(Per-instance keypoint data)

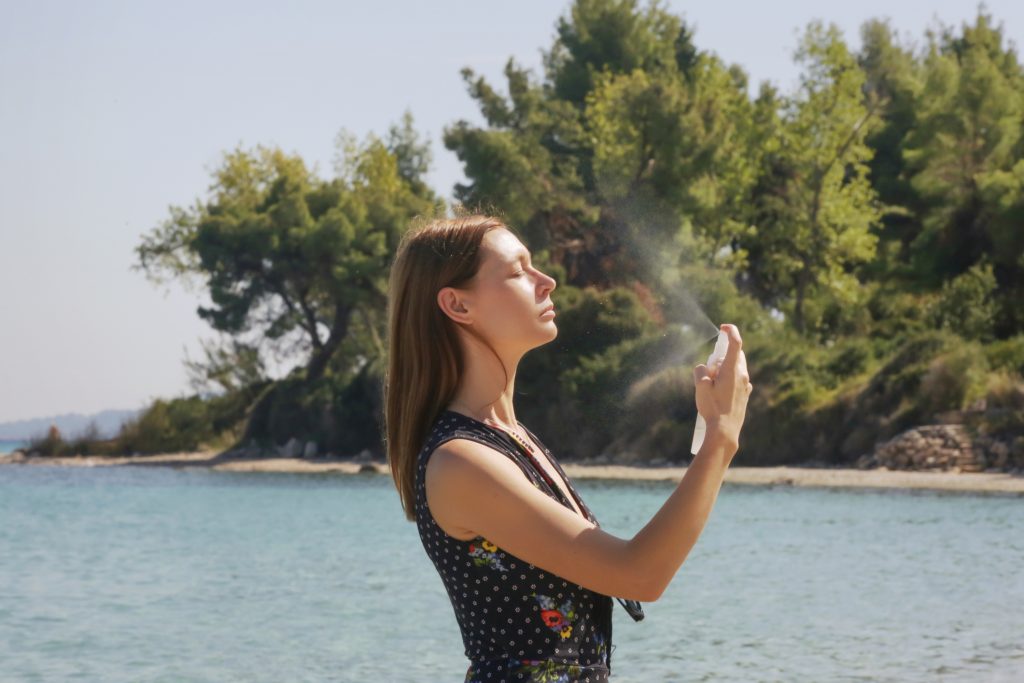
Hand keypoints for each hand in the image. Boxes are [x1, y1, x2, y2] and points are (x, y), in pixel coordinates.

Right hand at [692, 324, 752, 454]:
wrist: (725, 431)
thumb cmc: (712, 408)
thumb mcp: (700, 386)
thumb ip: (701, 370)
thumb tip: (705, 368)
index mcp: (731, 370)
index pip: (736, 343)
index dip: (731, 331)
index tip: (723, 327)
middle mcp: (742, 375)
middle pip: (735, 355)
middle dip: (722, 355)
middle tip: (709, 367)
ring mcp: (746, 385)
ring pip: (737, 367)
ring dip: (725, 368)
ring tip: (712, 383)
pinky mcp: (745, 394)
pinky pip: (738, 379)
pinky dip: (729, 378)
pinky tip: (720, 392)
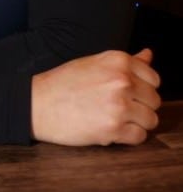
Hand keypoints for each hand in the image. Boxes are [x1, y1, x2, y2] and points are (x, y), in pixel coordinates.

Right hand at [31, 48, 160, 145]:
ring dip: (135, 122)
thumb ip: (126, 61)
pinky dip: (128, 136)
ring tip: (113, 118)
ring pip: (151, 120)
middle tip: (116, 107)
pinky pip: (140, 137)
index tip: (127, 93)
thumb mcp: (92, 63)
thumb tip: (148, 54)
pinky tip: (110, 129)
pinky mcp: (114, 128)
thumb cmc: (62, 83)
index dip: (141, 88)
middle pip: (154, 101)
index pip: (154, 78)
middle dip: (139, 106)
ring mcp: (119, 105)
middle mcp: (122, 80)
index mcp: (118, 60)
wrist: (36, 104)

==

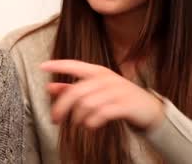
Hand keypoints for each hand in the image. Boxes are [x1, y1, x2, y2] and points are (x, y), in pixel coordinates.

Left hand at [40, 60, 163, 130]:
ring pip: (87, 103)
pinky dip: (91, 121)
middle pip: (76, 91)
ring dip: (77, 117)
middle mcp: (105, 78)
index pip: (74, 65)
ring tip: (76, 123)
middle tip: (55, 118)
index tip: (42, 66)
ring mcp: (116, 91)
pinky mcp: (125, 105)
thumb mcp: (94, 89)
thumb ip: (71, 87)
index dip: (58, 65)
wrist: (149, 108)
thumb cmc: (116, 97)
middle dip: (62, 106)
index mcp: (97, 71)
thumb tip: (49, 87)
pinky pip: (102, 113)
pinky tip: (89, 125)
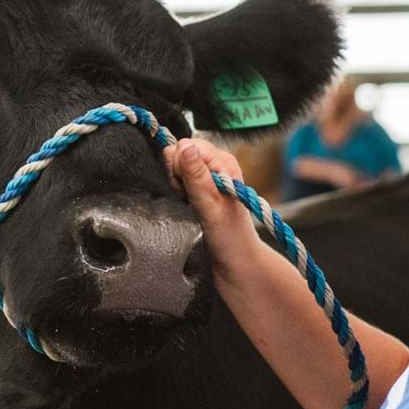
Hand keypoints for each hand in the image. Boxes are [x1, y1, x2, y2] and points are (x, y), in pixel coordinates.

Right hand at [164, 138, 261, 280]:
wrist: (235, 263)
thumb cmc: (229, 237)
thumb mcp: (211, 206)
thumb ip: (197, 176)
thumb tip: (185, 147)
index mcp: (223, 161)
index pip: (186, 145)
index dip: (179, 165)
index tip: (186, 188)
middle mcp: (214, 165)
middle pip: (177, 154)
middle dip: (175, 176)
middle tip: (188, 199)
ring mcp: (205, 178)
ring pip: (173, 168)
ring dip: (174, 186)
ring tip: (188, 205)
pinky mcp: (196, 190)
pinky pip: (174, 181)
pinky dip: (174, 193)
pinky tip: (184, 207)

...

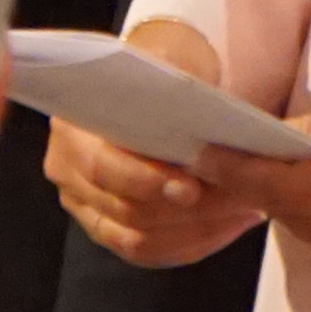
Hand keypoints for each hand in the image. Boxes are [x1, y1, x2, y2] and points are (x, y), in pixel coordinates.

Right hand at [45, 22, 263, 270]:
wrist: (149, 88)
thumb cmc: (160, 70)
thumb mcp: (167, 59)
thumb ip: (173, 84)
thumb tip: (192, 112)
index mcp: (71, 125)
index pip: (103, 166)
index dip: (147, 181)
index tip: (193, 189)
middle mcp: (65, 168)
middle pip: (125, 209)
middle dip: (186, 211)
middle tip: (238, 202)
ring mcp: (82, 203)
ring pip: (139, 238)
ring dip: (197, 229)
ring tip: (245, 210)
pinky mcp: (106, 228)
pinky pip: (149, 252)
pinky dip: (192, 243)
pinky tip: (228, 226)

- **WORK INSTRUCTION**
Give only the lines from the one holding "index pip: (154, 78)" through the one holding "wrist: (36, 104)", each restated exactly as it appears above.

- **RESPONSE BOX**
index pip: (154, 78)
middle dip: (139, 106)
ring mcp: (119, 105)
middle mcp: (122, 80)
index mcp: (118, 60)
wrist: (36, 104)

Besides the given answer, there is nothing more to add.